Intel® FPGA SDK for OpenCL™ Standard Edition: Programming Guide

ID 683342
Date 4/22/2019
Public
Document Table of Contents

5.2.3. Specifying a Loop Initiation interval (II)

The initiation interval, or II, is the number of clock cycles between the launch of successive loop iterations.
Use the ii pragma to direct the Intel® FPGA SDK for OpenCL™ Offline Compiler to attempt to set the initiation interval (II) for the loop that follows the pragma declaration. If the offline compiler cannot achieve the specified II for the loop, then the compilation errors out.

The ii pragma applies to single work-item kernels (that is, single-threaded kernels) in which loops are pipelined. Refer to the Single Work-Item Kernel versus NDRange Kernel section of the Intel® FPGA SDK for OpenCL™ Best Practices Guide for information on loop pipelining, and on kernel properties that drive the offline compiler's decision on whether to treat a kernel as single-threaded.

The higher the II value, the longer the wait before the subsequent loop iteration starts executing. Refer to the Reviewing Your Kernel's report.html File section of the Intel® FPGA SDK for OpenCL™ Best Practices Guide for information on II, and on the compiler reports that provide you with details on the performance implications of II on a specific loop.

For some loops in your kernel , specifying a higher II value with the ii pragma than the value the compiler chooses by default can increase the maximum operating frequency (fmax) of your kernel without a decrease in throughput.

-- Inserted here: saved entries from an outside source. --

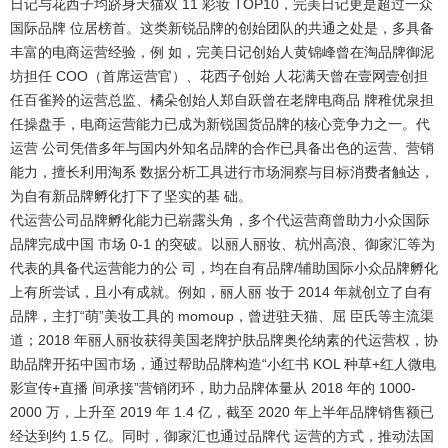
日记与花西子均跻身天猫双 11 彩妆 TOP10，完美日记更是超过一众
国际品牌 位居榜首。这类新锐品牌的创始团队的共通之处是，多具备
丰富的电商运营经验，例 如，完美日记创始人黄锦峰曾在淘品牌御泥
坊担任 COO（首席运营官）、花西子创始 人花满天曾在壹网壹创担
任百雀羚的运营总监、橘朵创始人郑自跃曾在老牌电商品 牌稚优泉担
任操盘手，电商运营能力已成为新锐国货品牌的核心竞争力之一。代
运营 公司凭借多年与国内外知名品牌的合作已具备出色的运营、营销
能力，擅长利用淘系 数据分析工具进行市场洞察与目标消费者触达，
为自有新品牌孵化打下了坚实的基 础。
代运营公司品牌孵化能力已崭露头角，多个代运营商曾助力小众国际
品牌完成中国 市场 0-1 的突破。
以丽人丽妆、杭州高浪、御家汇等为
代表的具备代运营能力的公 司，均在自有品牌/辅助国际小众品牌孵化
上有所尝试，且小有成就。例如，丽人丽 妆于 2014 年就创立了自有
品牌，主打“萌”美妆工具的 momoup，曾进驻天猫、屈 臣氏等主流渠
道；2018 年丽人丽妆获得美国老牌护肤品牌奥伦纳素的代运营权，协
助品牌开拓中国市场，通过帮助品牌构造“小红书 KOL 种草+红人微电
影宣传+直播 间承接”营销闭环，助力品牌体量从 2018 年的 1000-
2000 万，上升至 2019 年 1.4 亿，截至 2020 年上半年品牌销售额已
经达到约 1.5 亿。同时，御家汇也通过品牌代 运营的方式，推动法国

A loop is a good candidate to have the ii pragma applied to it if the loop meets the following conditions:
  • The loop is pipelined because the kernel is single-threaded.
  • The loop is not critical to the throughput of your kernel .
  • The running time of the loop is small compared to other loops it might contain.
To specify a loop initiation interval for a loop, specify the pragma before the loop as follows:
#pragma ii <desired_initiation_interval>
The <desired_initiation_interval> parameter is required and is an integer that specifies the number of clock cycles to wait between the beginning of execution of successive loop iterations.

Example

Consider a case where your kernel has two distinct, pipelineable loops: a short-running initialization loop that has a loop-carried dependence and a long-running loop that does the bulk of your processing. In this case, the compiler does not know that the initialization loop has a much smaller impact on the overall throughput of your design. If possible, the compiler attempts to pipeline both loops with an II of 1.

Because the initialization loop has a loop-carried dependence, it will have a feedback path in the generated hardware. To achieve an II with such a feedback path, some clock frequency might be sacrificed. Depending on the feedback path in the main loop, the rest of your design could have run at a higher operating frequency.

If you specify #pragma ii 2 on the initialization loop, you tell the compiler that it can be less aggressive in optimizing II for this loop. Less aggressive optimization allows the compiler to pipeline the path limiting the fmax and could allow your overall kernel design to achieve a higher fmax.

The initialization loop takes longer to run with its new II. However, the decrease in the running time of the long-running loop due to higher fmax compensates for the increased length in running time of the initialization loop.